The methodological significance of the "weighing problem" consists first of all of the fact that it is one of the first "optimization" problems in the history of mathematics. Secondly, it concerns to the "problem of measurement ", that is, to one of the fundamental mathematical problems. In third, it is connected to the problem of number systems, one of the fundamental problems of modern computer science. Just the development of this problem from this points of view resulted in development of so-called "algorithmic measurement theory"; we will tell later about this theory.

But let's return again to Fibonacci and his mathematical works. Though Fibonacci was one of the brightest mathematical minds in the history of the West-European mathematics, however his contribution in mathematics is belittled undeservedly. The significance of Fibonacci's mathematical creativity for mathematics is assessed properly by the Russian mathematician Prof. Vasiljev in his book "Integer Number" (1919):

"The works of the learned Pisa's merchant were so above the level of mathematical knowledge even of the scientists of that time, that their influence on the mathematical literature becomes noticeable only in two centuries after his death at the end of the 15th century, when many of his theorems and problems are entered by the Leonardo da Vince friend, professor of many Italian universities Luca Pachioli in his works and in the beginning of the 16th century, when the group of the talented Italian mathematicians: Ferro, Cardano, Tartalia, Ferrari by the solution of the cubical and biquadrate equations gave the beginning of the higher algebra".

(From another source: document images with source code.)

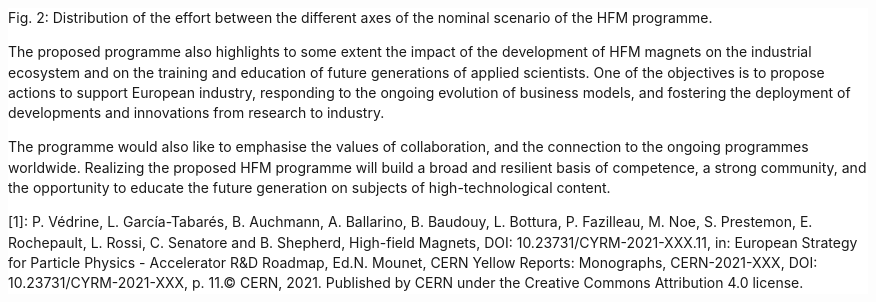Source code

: 
Fig. 2: Distribution of the effort between the different axes of the nominal scenario of the HFM programme.

The proposed programme also highlights to some extent the impact of the development of HFM magnets on the industrial ecosystem and on the training and education of future generations of applied scientists. One of the objectives is to propose actions to support European industry, responding to the ongoing evolution of business models, and fostering the deployment of developments and innovations from research to industry.

The programme would also like to emphasise the values of collaboration, and the connection to the ongoing programmes worldwide. Realizing the proposed HFM programme will build a broad and resilient basis of competence, a strong community, and the opportunity to educate the future generation on subjects of high-technological content.

[1]: P. Védrine, L. García-Tabarés, B. Auchmann, A. Ballarino, B. Baudouy, L. Bottura, P. Fazilleau, M. Noe, S. Prestemon, E. Rochepault, L. Rossi, C. Senatore and B. Shepherd, High-field Magnets, DOI: 10.23731/CYRM-2021-XXX.11, in: European Strategy for Particle Physics - Accelerator R&D Roadmap, Ed.N. Mounet, CERN Yellow Reports: Monographs, CERN-2021-XXX, DOI: 10.23731/CYRM-2021-XXX, p. 11.© CERN, 2021. Published by CERN under the Creative Commons Attribution 4.0 license.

It follows from this statement that Fibonacci almost for two centuries anticipated of the West-European mathematicians of his time. Like to Pythagor who got his "scientific education" in the Egyptian and Babylonian science and then promoted to transfer of the obtained knowledge to the Greek science, Fibonacci got the mathematical education in the Arabian educational institutions and many from the obtained there knowledge, in particular, the Arabian-Hindu decimal notation he attempted to introduce to the West-European mathematics. And like to Pythagor the historical role of Fibonacci for the West science consists of the fact that he by his mathematical books promoted to transfer of the Arabian mathematical knowledge to the West-European science and by that he created fundamentals for further development of the West-European mathematics.